SES wants to go public on the New York Stock Exchange via a SPAC merger. Upon completion of the merger, Honda says it plans to “acquire approximately two per cent of the shares of SES AI Corporation, the company to be listed on the NYSE”.
SES uses a high energy density lithium metal anode, a protective anode coating and a “proprietary, highly concentrated solvent-in-salt liquid electrolyte” in its battery cell. Qichao Hu, founder and CEO of SES, had stated in July that the battery should come to an energy density of 400 Wh/kg at the cell level. Well-known investors and development partners are General Motors and Hyundai-Kia.

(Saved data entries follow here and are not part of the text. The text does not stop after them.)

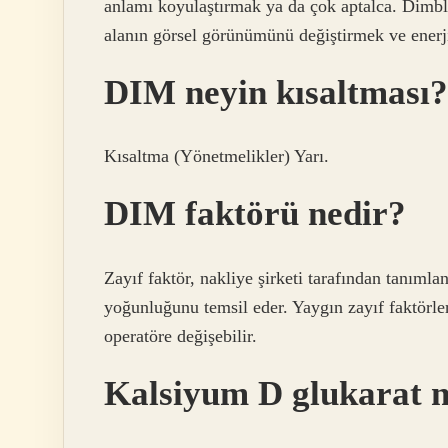
anlamı koyulaştırmak ya da çok aptalca. Dimbl 
alanın görsel görünümünü değiştirmek ve enerj
DIM neyin kısaltması?
Kısaltma (Yönetmelikler) Yarı.
DIM faktörü nedir?
Zayıf faktör, nakliye şirketi tarafından tanımla
yoğunluğunu temsil eder. Yaygın zayıf faktörle
operatöre değişebilir.
Kalsiyum D glukarat n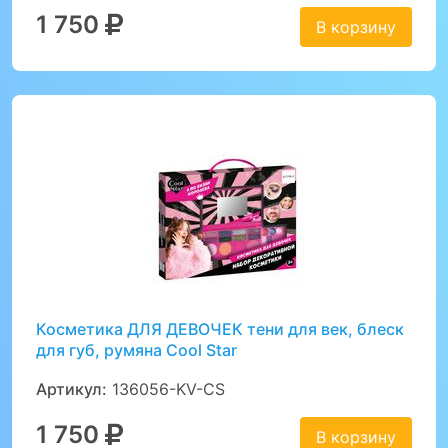
1 750
В корзину
Косметика ДЛЯ ДЕВОЧЕК тени для век, блеск
для губ, румяна Cool Star
Артикул:
136056-KV-CS
1 750
В корзину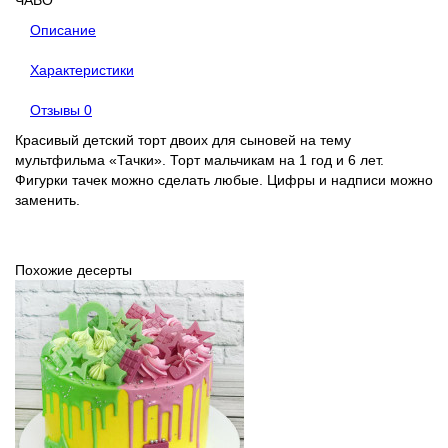
Описание
Характеристики
Отзывы
0
Красивый детский торт двоих для сыновей на тему
мультфильма «Тачки». Торт мальчикам на 1 год и 6 лет.
Фигурки тачек можно сделать любые. Цифры и надписи можно
заменить.
Похожие десерты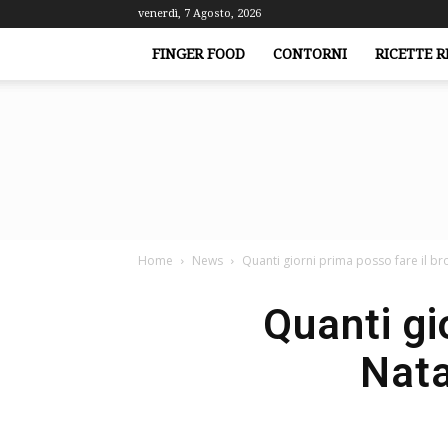
venerdì, 7 Agosto, 2026
FINGER FOOD
CONTORNI
RICETTE R
Home
News
Quanti giorni prima posso fare il brod
Quanti gi
Nata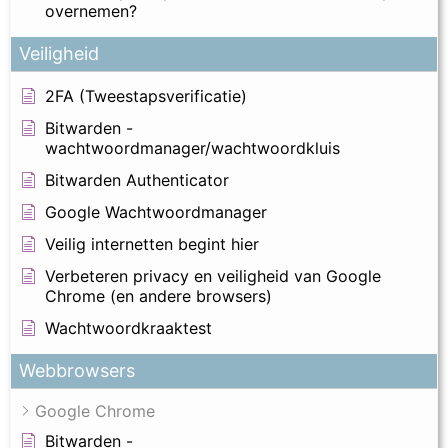
overnemen?
Veiligheid
2FA (Tweestapsverificatie)
Bitwarden -
wachtwoordmanager/wachtwoordkluis
Bitwarden Authenticator
Google Wachtwoordmanager
Veilig internetten begint hier
Verbeteren privacy en veiligheid van Google
Chrome (en andere browsers)
Wachtwoordkraaktest
Webbrowsers
Google Chrome
Bitwarden -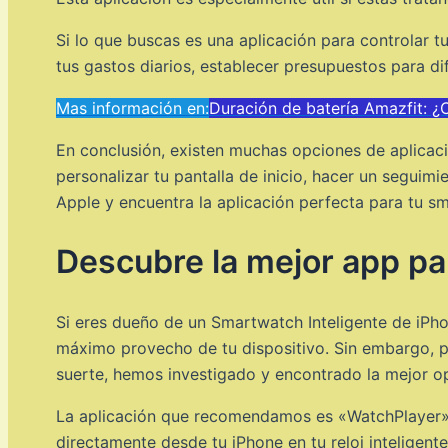
Si lo que buscas es una aplicación para controlar t
tus gastos diarios, establecer presupuestos para dif
Mas información en:
Duración de batería Amazfit: 
En conclusión, existen muchas opciones de aplicaci
personalizar tu pantalla de inicio, hacer un seguimi
Apple y encuentra la aplicación perfecta para tu s
Descubre la mejor app par
Si eres dueño de un Smartwatch Inteligente de iPho
máximo provecho de tu dispositivo. Sin embargo, pue
suerte, hemos investigado y encontrado la mejor op
La aplicación que recomendamos es «WatchPlayer», d
directamente desde tu iPhone en tu reloj inteligen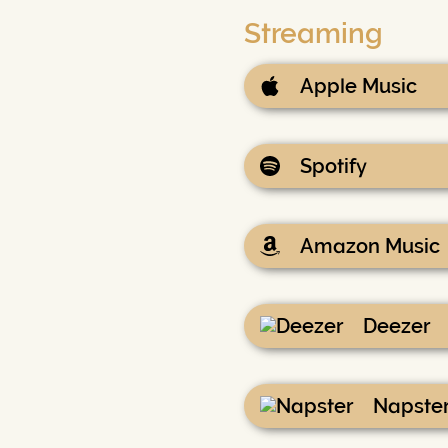
Streaming
Apple Music
Spotify
Amazon Music
Deezer
Napste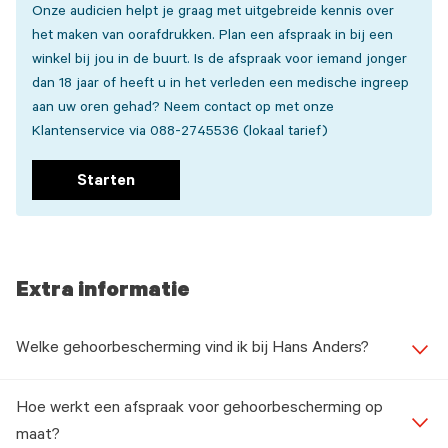
Onze audicien helpt je graag met uitgebreide kennis over
het maken van oorafdrukken. Plan een afspraak in bij een
winkel bij jou in de buurt. Is de afspraak voor iemand jonger
dan 18 jaar of heeft u in het verleden een medische ingreep
aan uw oren gehad? Neem contact op met onze
Klantenservice via 088-2745536 (lokaal tarief)
Starten
Extra informatie
Welke gehoorbescherming vind ik bij Hans Anders?
Hoe werkt een afspraak voor gehoorbescherming op
maat?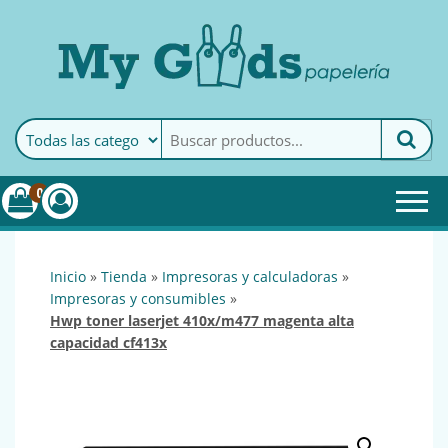
MyGoods · Papelería
My Goods es tu papelería
online de confianza. Podrás
encontrar todo lo necesario
0
para tu empresa.
inicio
»
tienda
»
impresoras y calculadoras
»
impresoras y consumibles
»
hwp toner laserjet 410x/m477 magenta alta
capacidad cf413x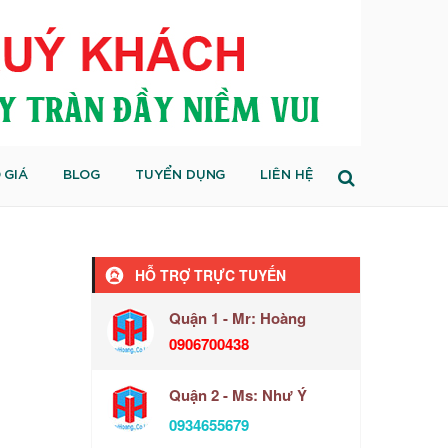
 GIÁ
BLOG
TUYỂN DỤNG
LIÊN HỆ
HỖ TRỢ TRỰC TUYẾN
Quận 1 - Mr: Hoàng
0906700438
Quận 2 - Ms: Như Ý
0934655679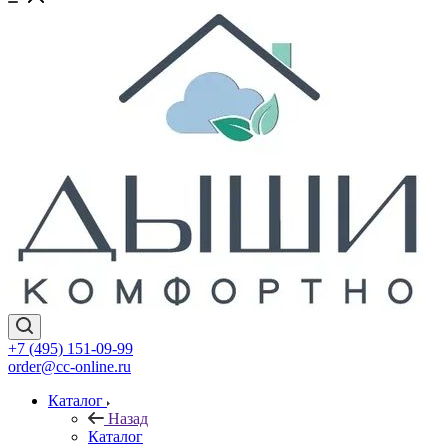
+7 (495) 151-09-99
order@cc-online.ru
Каталог
Назад
Каталог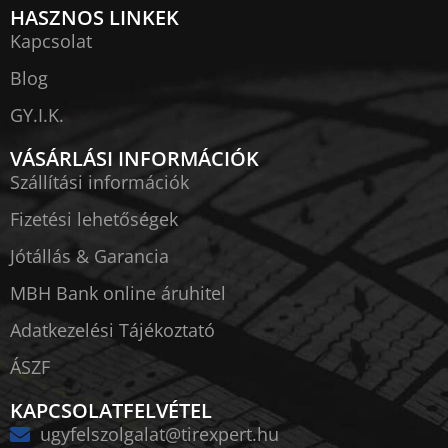
HASZNOS LINKEK
Kapcsolat
Blog
GY.I.K.
VÁSÁRLÁSI INFORMÁCIÓK
Szállítási információk
Fizetési lehetőségek
Jótállás & Garancia
MBH Bank online áruhitel
Adatkezelési Tájékoztató
ÁSZF
KAPCSOLATFELVÉTEL
ugyfelszolgalat@tirexpert.hu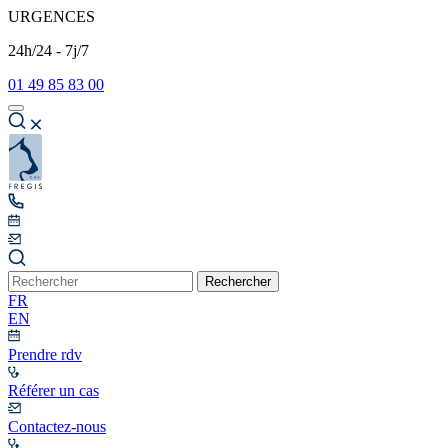
URGENCES
24h/24 - 7j/7
01 49 85 83 00
Rechercher
FR
EN
Prendre rdv
Référer un cas
Contactez-nous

Not only for SES is the cooperation with Honda one among many. The Japanese carmaker itself says that the development agreement with SES is part of its overall battery strategy. In addition to the cooperation with SES, Honda is conducting independent research on solid-state batteries and is planning a demonstration line for this financial year.
Despite its own development, Honda wants to keep options open. “Recognizing the advanced technologies of SES, Honda signed a joint development agreement with SES with the aim to establish a good relationship with SES and expeditiously generate substantial achievements through our joint research activities,” said Shinji Aoyama, Managing Executive Officer in Charge of Electrification at Honda Motor. “Honda will continue to establish collaborative relationships with companies which have advanced technologies, as needed, to offer highly-competitive and attractive EVs to our customers.”
Just last week, it was revealed that Honda is also considering a cooperation with LG Energy Solution. The two companies are currently negotiating the construction of a joint battery factory in the US, but where conventional lithium-ion batteries based on NMC cathodes and liquid electrolytes will probably still be manufactured.